▶ [Exercise A] According to the PPP options text, how many bytes per frame does protocol field compression save for most frames?

This option is only meaningful if multi-link PPP is negotiated. It proscribes shorter multi-link fragment headers, saving two bytes on every frame.

The default is enable and accept.

acfcomp

Address and control field compression. This option only applies to asynchronous link types. It saves two bytes per frame.

The default is enable and accept.

protocomp

Protocol field compression. This option saves one byte per frame for most frames.

The default is enable and accept.

magicnum
check-magic

The magicnum option enables using a magic number for the local end of the PPP link. This causes a unique number to be included in each LCP packet we send, which helps detect loopback conditions.

The check-magic option causes mpd to verify that the peer's magic number is correct in all received LCP frames.

Some old broken PPP implementations do not handle magic numbers correctly, so these options need to be disabled in these cases.

Default for both options is enable.

▶ [Source material]
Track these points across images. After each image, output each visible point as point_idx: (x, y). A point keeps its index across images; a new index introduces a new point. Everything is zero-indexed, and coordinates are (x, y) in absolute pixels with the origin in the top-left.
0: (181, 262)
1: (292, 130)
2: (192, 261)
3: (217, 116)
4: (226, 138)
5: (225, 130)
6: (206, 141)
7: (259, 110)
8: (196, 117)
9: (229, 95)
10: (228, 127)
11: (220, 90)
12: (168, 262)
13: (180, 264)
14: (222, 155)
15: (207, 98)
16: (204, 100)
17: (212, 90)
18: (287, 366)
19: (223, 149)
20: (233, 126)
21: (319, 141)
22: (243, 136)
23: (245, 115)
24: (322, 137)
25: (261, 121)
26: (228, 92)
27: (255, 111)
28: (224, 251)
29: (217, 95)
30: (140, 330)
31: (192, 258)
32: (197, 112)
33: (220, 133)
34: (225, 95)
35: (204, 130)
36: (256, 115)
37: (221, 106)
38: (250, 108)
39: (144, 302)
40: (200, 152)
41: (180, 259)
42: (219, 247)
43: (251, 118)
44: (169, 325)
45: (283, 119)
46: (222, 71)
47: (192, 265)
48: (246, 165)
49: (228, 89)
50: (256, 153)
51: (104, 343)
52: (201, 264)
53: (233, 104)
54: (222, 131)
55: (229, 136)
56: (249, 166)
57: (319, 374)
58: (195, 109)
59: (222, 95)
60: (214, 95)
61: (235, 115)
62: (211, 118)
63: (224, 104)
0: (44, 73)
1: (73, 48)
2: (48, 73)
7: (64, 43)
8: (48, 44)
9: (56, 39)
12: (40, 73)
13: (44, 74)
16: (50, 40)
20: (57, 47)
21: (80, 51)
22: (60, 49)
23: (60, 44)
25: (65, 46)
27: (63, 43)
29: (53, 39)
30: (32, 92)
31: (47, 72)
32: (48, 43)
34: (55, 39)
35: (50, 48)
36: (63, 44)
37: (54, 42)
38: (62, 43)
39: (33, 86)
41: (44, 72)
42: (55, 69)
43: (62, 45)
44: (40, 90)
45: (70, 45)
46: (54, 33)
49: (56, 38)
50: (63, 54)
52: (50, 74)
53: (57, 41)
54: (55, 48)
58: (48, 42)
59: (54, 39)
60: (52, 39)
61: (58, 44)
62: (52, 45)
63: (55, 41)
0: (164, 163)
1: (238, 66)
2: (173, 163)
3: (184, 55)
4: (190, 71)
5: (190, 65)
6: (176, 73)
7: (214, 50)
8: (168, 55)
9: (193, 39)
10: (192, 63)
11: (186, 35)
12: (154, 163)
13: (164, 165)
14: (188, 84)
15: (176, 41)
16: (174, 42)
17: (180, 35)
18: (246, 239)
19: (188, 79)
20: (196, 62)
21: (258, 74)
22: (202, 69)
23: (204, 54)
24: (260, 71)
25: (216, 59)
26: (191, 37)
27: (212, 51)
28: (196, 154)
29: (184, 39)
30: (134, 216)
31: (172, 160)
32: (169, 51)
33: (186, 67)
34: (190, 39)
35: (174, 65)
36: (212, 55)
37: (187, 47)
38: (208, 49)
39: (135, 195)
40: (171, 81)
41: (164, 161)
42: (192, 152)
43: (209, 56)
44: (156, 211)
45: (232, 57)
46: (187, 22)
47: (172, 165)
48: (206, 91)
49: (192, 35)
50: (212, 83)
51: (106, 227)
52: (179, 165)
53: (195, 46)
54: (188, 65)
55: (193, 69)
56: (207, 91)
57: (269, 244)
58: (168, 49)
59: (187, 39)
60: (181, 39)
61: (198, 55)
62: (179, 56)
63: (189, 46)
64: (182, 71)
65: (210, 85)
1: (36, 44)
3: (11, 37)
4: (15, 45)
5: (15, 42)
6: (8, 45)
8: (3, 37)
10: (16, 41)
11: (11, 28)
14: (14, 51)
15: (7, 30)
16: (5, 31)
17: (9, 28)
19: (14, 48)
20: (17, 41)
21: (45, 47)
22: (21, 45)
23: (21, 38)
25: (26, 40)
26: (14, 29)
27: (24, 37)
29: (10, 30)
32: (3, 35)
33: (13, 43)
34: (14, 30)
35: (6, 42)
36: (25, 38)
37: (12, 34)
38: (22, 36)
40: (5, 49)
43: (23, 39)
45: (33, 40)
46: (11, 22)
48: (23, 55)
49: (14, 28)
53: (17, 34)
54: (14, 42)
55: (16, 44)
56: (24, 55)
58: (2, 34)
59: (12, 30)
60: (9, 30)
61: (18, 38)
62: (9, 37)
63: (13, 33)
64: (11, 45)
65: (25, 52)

▶ [Exercise B] Rewrite the records from their first line through the line with "8: (196, 117)", changing "zero-indexed" to "0-indexed" and leaving everything else the same. Give only those lines.

▶ [Exercise answer A] One byte.

▶ [Exercise answer B]
Track these points across images. After each image, output each visible point as point_idx: (x, y). A point keeps its index across images; a new index introduces a new point. Everything is 0-indexed, and coordinates are (x, y) in absolute pixels with the origin in the top-left.
0: (181, 262)
1: (292, 130)
2: (192, 261)
3: (217, 116)
4: (226, 138)
5: (225, 130)
6: (206, 141)
7: (259, 110)
8: (196, 117)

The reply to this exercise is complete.